REQUIREMENTS ::
1. Translate this sentence from the blog post below into Spanish: "The attention to detail in the furnishing and the tiling in the bathroom are superb."
2. Reproduce the stretch of the blog post below from "Our first stop" through "the river bank.", keeping every word and mark unchanged.

Monday, May 29, 2017

Connecting with family and friends

We have been have no a wonderful time visiting with family and friends.  
Our first stop was with one of our buddy boats, Tagish, Brian and Dorothy have purchased a gorgeous new house in Comox, on Vancouver Island. We stayed overnight in their home and they treated  us to a five star stay⭐️⭐️⭐️⭐️⭐️! We have never been fed so well, everything was delicious and the accommodations were wonderful, we slept like kings. During the day we went for a walk in a local park and took this picture at a spring enraged river.  It was super to be in the land of the big trees and here the water running over the rocks on the river bank. 
We went to Barry's sister place next. We got to stay in the brand new suite they built for their bed and bale. We unexpectedly welcomed home with a sign, balloons , flowers and champagne, it was most appreciated by us, thanks so much Sherran, Bruce and Kim. The apartment is marvellous with the latest colours incorporated in the design.  The attention to detail in the furnishing and the tiling in the bathroom are superb.  When I snuggled down in the bed , I felt like a queen, the linens were new and the bed was perfect, two royal experiences in as many days. Normal life is going to be hard to take. 
We celebrated Georgie's 90 th birthday at the Merridale Cider restaurant.  The food was delicious and it was so great that alll her children and their spouses were there to enjoy her company on her special day. She was in good form and even had second's of the cake after insisting she should not have any because there was too much sugar in it. 
Last night over a wonderful meal prepared by Bruce we celebrated our circumnavigation.  The champagne was drunk and I drew a route of our trip on a globe that Bruce had bought, how thoughtful. We felt so honoured that our accomplishment was recognized and appreciated by Barry's family, thank you so much.

DATASET CONTENT ::
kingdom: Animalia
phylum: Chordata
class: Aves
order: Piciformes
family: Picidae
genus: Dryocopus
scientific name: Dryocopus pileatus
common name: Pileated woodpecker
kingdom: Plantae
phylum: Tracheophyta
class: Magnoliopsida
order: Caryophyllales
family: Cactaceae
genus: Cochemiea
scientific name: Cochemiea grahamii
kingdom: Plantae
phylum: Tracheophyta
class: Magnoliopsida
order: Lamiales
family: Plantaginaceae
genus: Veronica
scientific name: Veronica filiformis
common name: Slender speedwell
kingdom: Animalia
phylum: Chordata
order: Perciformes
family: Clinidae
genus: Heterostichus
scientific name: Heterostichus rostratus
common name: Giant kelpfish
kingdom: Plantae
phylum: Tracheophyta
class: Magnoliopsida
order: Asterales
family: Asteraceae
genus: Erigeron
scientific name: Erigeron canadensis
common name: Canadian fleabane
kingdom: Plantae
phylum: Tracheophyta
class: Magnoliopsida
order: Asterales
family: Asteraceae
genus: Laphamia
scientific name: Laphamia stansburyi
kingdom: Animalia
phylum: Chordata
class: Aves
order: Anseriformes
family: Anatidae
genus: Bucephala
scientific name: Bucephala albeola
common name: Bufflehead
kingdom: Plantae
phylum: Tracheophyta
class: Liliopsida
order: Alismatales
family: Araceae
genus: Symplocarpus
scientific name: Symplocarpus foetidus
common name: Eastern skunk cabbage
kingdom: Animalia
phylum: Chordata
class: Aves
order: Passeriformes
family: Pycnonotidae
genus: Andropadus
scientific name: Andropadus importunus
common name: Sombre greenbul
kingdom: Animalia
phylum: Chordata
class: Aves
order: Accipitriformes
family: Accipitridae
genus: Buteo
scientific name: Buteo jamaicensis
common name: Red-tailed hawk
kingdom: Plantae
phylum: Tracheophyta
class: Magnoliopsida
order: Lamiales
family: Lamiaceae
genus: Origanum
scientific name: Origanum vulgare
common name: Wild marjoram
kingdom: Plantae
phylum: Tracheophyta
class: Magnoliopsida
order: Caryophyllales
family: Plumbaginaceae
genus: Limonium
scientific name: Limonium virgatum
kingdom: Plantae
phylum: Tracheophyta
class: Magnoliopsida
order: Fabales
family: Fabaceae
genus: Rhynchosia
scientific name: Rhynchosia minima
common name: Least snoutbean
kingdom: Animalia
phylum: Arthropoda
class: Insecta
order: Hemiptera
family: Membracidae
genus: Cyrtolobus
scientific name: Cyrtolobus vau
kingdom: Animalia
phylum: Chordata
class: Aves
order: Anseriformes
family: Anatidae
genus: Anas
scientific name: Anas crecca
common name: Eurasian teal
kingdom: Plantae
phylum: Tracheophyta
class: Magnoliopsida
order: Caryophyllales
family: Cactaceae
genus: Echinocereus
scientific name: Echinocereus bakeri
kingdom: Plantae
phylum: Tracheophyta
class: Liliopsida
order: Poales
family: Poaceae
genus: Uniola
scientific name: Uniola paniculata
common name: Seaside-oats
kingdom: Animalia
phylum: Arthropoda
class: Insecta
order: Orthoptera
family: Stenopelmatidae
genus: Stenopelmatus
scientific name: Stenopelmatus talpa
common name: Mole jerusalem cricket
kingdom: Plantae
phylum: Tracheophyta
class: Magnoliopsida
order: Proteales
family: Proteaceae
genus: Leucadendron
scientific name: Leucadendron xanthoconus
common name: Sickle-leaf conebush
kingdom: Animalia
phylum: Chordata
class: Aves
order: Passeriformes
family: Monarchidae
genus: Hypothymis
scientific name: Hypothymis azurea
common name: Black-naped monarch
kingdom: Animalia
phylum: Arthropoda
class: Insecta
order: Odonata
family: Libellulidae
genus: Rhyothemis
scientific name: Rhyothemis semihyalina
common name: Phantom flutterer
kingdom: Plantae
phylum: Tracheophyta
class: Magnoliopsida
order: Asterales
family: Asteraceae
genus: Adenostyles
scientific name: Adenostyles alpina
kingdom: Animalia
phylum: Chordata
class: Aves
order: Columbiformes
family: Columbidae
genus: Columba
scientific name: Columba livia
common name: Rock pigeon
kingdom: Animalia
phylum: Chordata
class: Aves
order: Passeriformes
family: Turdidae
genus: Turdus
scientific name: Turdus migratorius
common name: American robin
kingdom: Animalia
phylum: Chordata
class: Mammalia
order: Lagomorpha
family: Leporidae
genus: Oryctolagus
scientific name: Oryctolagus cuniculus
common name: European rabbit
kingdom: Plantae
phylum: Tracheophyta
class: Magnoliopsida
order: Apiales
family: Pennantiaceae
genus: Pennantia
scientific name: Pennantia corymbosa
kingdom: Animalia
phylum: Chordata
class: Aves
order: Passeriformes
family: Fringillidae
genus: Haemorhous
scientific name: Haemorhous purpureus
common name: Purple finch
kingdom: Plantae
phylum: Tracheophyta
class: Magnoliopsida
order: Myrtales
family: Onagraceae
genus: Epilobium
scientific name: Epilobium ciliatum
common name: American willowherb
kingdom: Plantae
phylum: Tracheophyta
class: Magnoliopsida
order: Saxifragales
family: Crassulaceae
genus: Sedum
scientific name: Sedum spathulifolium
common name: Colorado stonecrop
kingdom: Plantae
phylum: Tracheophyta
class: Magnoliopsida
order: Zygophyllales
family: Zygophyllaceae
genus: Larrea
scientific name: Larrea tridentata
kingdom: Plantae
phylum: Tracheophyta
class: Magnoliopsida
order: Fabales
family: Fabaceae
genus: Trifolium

WRITTEN ANSWERS ::
1. La atención al detalle en el mobiliario y los azulejos del baño es excelente.

2.
Our first stop was with one of our buddy boats, Tagish, Brian and Dorothy have purchased a gorgeous new house in Comox, on Vancouver Island. We stayed overnight in their home and they treated  us to a five star stay⭐️⭐️⭐️⭐️⭐️! We have never been fed so well, everything was delicious and the accommodations were wonderful, we slept like kings. During the day we went for a walk in a local park and took this picture at a spring enraged river.  It was super to be in the land of the big trees and here the water running over the rocks on the river bank.